QUELLE |
----
Zunächst einmal: die Aufteilung der drei Bände ist ziemlich konsequent geschehen, und es gibt auch kaum Dopplungen. In einer fernen Zukunft hat sich irgendwo im Weltraum ein Sternenreich etabliert, Im Basisregelwerk ist effektiv nichts vom Hintergrund zu finden, was nicht unbedingt notwendig wäre (dass eine Reihe Fremdrassen hier genannt werden, beispielsweise). Und wer den größeren geschichtlichen Überblick haben will, wie die Menschen überhaupt in diese Gegend des Weltraum gelangt sind und welche Probleme sie hatten, wird im Lukeanischen Reich wesentlich mehr Details finden als im Kolonie-Handbuch zu Auda, wo die Geschichtsschreibung recht spezifisch auf diese Koloniewelt zugeschnitten ist.
Was auf jeden Fall gesagt werden müsste ist: Nach einer Jahrhunderte währenden Reise auf mehr als 20 Generationsschiffen (wobei weder bekannt ist, wie lange genau, auch wenn man Vermutungen hat, und nicht weiß, woher die Menschen kamen – "Am Anfang war das Schiff“ ist eine oft gehörte These) landete die Menschheit auf einem Planeten, der sich als bereits von einer humanoiden Lebensform besiedelt erwies, mit der man aber – mit gewissen Einschränkungen – gut zurecht kam. Da die Generationsschiffe eigentlich schon ihr Mindesthaltbarkeitsdatum weit überschritten hatten, dauerte es anschließend wieder lange, bis man sich daran machen konnte, die nähere und weitere Umgebung zu erforschen, und jetzt sind im Raumsektor eine ganze Reihe Intelligenzien bekannt.
Nach vielen Kriegen und mehr oder weniger ernst gemeinten Friedensverhandlungen wurde das 'Lukeanische Reich' gegründet, nach dem Namen des Flaggschiffes unter den Generationenschiffen. Neben diesem gibt es noch einen großen Machtblock, die insektoiden Nishzrra. Getrennt werden die beiden Machtblöcke durch einen neutralen Korridor und mehrere 'blockfreie' Systeme, die teilweise allerdings auch wieder in eigenen Föderationen zusammengeschlossen sind.
Dies ist in erster Linie auch ein Schutzmechanismus, weil man Angst hat, dass man ansonstn von einem der beiden 'Großen' ganz einfach geschluckt würde.
Einen Sonderfall im Reich nimmt in gewisser Weise S01-ZK02 ein, also Auda. Im selben Sonnensystem wie Lukea (S01), aber als zweite zivile Kolonie gegründet, ist Auda (der Name des Generationsschiffes, das für die Gründung dieser Kolonie ausgeschlachtet wurde) das Thema des zweiten Hintergrundbandes.
----
ZU ERLEDIGEN |
[1] Wonach wurde das Lukeanische Reich laut dem Text über das Lukeanische Reich benannt?
[2] Setze den Text über das Lukeanische Reich nach seinem letzten Satz fort.

ENTNOMMENE DATEN |
----
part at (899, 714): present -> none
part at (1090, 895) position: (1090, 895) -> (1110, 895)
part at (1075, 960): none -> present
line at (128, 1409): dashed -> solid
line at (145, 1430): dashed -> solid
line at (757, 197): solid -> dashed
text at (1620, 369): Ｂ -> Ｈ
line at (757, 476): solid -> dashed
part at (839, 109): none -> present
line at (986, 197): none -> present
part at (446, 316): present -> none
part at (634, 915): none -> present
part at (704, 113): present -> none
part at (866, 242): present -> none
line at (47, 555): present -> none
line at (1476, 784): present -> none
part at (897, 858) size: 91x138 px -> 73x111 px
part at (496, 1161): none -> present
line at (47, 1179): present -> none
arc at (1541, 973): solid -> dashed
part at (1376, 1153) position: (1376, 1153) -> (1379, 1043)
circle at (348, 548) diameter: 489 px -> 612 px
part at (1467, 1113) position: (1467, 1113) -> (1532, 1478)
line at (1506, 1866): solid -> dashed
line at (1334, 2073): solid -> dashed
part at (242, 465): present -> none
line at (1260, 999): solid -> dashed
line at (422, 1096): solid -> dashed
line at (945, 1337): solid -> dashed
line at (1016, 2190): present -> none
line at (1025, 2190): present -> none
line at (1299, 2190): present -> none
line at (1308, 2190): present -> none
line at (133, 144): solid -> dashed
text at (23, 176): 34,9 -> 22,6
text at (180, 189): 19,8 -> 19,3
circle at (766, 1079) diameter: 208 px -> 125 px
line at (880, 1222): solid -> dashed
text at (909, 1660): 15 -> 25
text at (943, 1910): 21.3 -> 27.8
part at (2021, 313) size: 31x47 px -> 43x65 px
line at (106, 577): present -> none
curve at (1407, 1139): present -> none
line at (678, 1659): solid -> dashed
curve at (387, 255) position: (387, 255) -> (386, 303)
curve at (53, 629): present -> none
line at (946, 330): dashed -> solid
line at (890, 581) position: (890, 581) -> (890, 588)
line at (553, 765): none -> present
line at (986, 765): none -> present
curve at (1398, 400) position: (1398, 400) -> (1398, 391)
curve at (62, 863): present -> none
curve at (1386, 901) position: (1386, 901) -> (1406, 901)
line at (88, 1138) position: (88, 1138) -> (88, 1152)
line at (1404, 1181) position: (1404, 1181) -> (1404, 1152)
----
LÖSUNGEN |
[1] Nach dem Namen des Flaggschiffes unter den Generationenschiffen.

[2]
Nach einer missglückten Revolte ist ein Gutteil Audas immer noch verwüstet, und gesellschaftlich könnte man das Image Audas mit einem Ghetto für Kriminelle und den sozialen Abschaum vergleichen, auch wenn die Kolonie ihre Situation bereits stark verbessert hat und sogar ein beliebtes Reiseziel geworden ist.
So gibt es auch viele KINDlose Bewohner des Planeten, die sich in die Einöden zurückgezogen haben, da sie keine Mitglieder des Reiches sind.
Auch hier liegt das Hauptaugenmerk auf der Gesellschaft und ihrer Struktur. Allerdings gibt es auch ein paar kurze Passagen zur Flora, Fauna und Geographie des Planeten. Grundsätzlich ist der Kolonie-Band alleine verwendbar, aber manche Fragen bleiben offen, die nur im Band zum lukeanischen Reich beantwortet werden.
So viel zum Hintergrund, jetzt ein Blick auf die Regeln dieses "Erzählspiels“.
Dass ich den Begriff in Gänsefüßchen gesetzt habe, hat seinen Grund. Wikipedia leitet den Begriff zwar direkt weiter zum Pen&Paper-Rollenspiel, kennt aber im verlinkten Artikel eine Unterkategorisierung in regel- bzw. würfellastige Spiele und Erzählspiele. Letztere zeichnen sich meist dadurch aus, dass nur wenig gewürfelt wird, und das meiste von den entscheidungen der Spieler abhängt.
Wie sieht das jetzt bei Ultima Ratio aus? Als ich den Charakterbogen das erste Mal sah (noch bevor ich das Regelwerk gesehen hatte), dachte ich an die WoD-Bögen, Allerdsings gibt es hier keine Punkte, sondern Dreiecke, die man ausfüllen kann.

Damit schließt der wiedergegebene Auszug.